━━━━━ Stored records

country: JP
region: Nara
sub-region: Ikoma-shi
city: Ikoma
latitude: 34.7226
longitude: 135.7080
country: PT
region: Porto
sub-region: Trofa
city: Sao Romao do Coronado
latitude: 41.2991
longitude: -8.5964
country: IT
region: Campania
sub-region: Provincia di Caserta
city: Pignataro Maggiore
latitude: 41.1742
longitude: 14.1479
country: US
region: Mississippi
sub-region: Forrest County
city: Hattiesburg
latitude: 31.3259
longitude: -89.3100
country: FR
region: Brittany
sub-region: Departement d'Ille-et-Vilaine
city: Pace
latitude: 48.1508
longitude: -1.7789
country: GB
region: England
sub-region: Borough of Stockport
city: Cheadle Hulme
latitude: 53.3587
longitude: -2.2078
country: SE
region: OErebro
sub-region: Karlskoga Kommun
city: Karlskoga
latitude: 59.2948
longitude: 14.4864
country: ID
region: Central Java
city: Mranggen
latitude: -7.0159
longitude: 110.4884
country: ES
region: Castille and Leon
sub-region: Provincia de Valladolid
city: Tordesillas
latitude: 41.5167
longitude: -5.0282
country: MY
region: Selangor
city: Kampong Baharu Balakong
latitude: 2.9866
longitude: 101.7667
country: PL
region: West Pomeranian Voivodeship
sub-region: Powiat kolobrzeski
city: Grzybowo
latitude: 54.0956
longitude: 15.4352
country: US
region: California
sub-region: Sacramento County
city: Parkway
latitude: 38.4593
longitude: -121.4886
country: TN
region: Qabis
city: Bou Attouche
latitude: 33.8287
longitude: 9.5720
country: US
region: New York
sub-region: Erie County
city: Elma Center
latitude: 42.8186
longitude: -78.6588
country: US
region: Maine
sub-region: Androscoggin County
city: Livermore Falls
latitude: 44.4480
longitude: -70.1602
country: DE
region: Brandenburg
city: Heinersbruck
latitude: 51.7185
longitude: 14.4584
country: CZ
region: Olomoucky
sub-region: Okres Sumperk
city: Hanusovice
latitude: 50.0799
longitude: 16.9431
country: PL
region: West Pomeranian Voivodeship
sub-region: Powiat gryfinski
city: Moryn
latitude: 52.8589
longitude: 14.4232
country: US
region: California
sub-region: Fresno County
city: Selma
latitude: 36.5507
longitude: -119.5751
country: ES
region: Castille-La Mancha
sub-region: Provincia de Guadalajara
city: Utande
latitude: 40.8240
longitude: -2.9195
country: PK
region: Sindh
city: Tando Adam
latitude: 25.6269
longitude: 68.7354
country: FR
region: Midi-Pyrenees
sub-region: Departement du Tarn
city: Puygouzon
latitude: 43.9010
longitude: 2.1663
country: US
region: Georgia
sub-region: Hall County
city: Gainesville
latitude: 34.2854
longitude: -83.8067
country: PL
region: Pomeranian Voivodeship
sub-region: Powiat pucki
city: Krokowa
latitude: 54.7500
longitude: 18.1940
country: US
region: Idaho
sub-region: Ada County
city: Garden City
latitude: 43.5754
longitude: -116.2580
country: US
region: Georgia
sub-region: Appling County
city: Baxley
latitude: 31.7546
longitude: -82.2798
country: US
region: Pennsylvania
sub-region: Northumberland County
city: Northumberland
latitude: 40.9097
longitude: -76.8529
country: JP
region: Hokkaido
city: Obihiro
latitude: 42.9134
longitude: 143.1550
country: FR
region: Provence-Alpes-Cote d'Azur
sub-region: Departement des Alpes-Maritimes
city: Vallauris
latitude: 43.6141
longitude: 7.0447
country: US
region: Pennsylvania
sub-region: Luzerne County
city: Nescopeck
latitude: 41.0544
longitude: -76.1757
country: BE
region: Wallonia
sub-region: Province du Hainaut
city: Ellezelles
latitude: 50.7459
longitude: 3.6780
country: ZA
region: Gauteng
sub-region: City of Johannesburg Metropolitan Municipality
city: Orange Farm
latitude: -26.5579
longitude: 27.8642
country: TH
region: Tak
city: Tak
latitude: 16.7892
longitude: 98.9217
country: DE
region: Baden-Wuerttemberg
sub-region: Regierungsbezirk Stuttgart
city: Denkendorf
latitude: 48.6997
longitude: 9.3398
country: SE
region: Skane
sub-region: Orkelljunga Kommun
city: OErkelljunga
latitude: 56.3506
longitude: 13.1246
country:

━━━━━━━━━━

Reproduce all of the rows above, keeping every line and value unchanged.

# Exercise solution:
country: JP
region: Nara
sub-region: Ikoma-shi
city: Ikoma
latitude: 34.7226
longitude: 135.7080
country: PT
region: Porto
sub-region: Trofa
city: Sao Romao do Coronado
latitude: 41.2991
longitude: -8.5964
country: IT
region: Campania
sub-region: Provincia di Caserta
city: Pignataro Maggiore
latitude: 41.1742
longitude: 14.1479
country: US
region: Mississippi
sub-region: Forrest County
city: Hattiesburg
latitude: 31.3259
longitude: -89.3100
country: FR
region: Brittany
sub-region: Departement d'Ille-et-Vilaine
city: Pace
latitude: 48.1508
longitude: -1.7789
country: GB
region: England
sub-region: Borough of Stockport
city: Cheadle Hulme
latitude: 53.3587
longitude: -2.2078
country: SE
region: OErebro
sub-region: Karlskoga Kommun
city: Karlskoga
latitude: 59.2948
longitude: 14.4864
country: ID
region: Central Java
city: Mranggen
latitude: -7.0159
longitude: 110.4884
country: ES
region: Castille and Leon
sub-region: Provincia de Valladolid
city: Tordesillas
latitude: 41.5167
longitude: -5.0282
country: MY
region: Selangor
city: Kampong Baharu Balakong
latitude: 2.9866
longitude: 101.7667
country: PL
region: West Pomeranian Voivodeship
sub-region: Powiat kolobrzeski
city: Grzybowo
latitude: 54.0956
longitude: 15.4352
country: US
region: California
sub-region: Sacramento County
city: Parkway
latitude: 38.4593
longitude: -121.4886
country: TN
region: Qabis
city: Bou Attouche
latitude: 33.8287
longitude: 9.5720
country: US
region: New York
sub-region: Erie County
city: Elma Center
latitude: 42.8186
longitude: -78.6588
country: US
region: Maine
sub-region: Androscoggin County
city: Livermore Falls
latitude: 44.4480
longitude: -70.1602
country: DE
region: Brandenburg
city: Heinersbruck
latitude: 51.7185
longitude: 14.4584
country: CZ
region: Olomoucky
sub-region: Okres Sumperk
city: Hanusovice
latitude: 50.0799
longitude: 16.9431
country: PL
region: West Pomeranian Voivodeship
sub-region: Powiat gryfinski
city: Moryn
latitude: 52.8589
longitude: 14.4232
country: US
region: California
sub-region: Fresno County
city: Selma
latitude: 36.5507
longitude: -119.5751
country: ES
region: Castille-La Mancha
sub-region: Provincia de Guadalajara
city: Utande
latitude: 40.8240
longitude: -2.9195
country: PK
region: Sindh
city: Tando Adam
latitude: 25.6269
longitude: 68.7354
country: FR
region: Midi-Pyrenees
sub-region: Departement du Tarn
city: Puygouzon
latitude: 43.9010
longitude: 2.1663
country: US
region: Georgia
sub-region: Hall County
city: Gainesville
latitude: 34.2854
longitude: -83.8067
country: PL
region: Pomeranian Voivodeship
sub-region: Powiat pucki
city: Krokowa
latitude: 54.7500
longitude: 18.1940
country: US
region: Idaho
sub-region: Ada County
city: Garden City
latitude: 43.5754
longitude: -116.2580
country: US
region: Georgia
sub-region: Appling County
city: Baxley
latitude: 31.7546
longitude: -82.2798
country: US
region: Pennsylvania
sub-region: Northumberland County
city: Northumberland
latitude: 40.9097
longitude: -76.8529
country: JP
region: Hokkaido
city: Obihiro
latitude: 42.9134
longitude: 143.1550
country: FR
region: Provence-Alpes-Cote d'Azur
sub-region: Departement des Alpes-Maritimes
city: Vallauris
latitude: 43.6141
longitude: 7.0447
country: US
region: Pennsylvania
sub-region: Luzerne County
city: Nescopeck
latitude: 41.0544
longitude: -76.1757
country: BE
region: Wallonia
sub-region: Province du Hainaut
city: Ellezelles
latitude: 50.7459
longitude: 3.6780
country: ZA
region: Gauteng
sub-region: City of Johannesburg Metropolitan Municipality
city: Orange Farm
latitude: -26.5579
longitude: 27.8642
country: TH
region: Tak
city: Tak
latitude: 16.7892
longitude: 98.9217
country: DE
region: Baden-Wuerttemberg
sub-region: Regierungsbezirk Stuttgart
city: Denkendorf
latitude: 48.6997
longitude: 9.3398
country: SE
region: Skane
sub-region: Orkelljunga Kommun
city: OErkelljunga
latitude: 56.3506
longitude: 13.1246
country:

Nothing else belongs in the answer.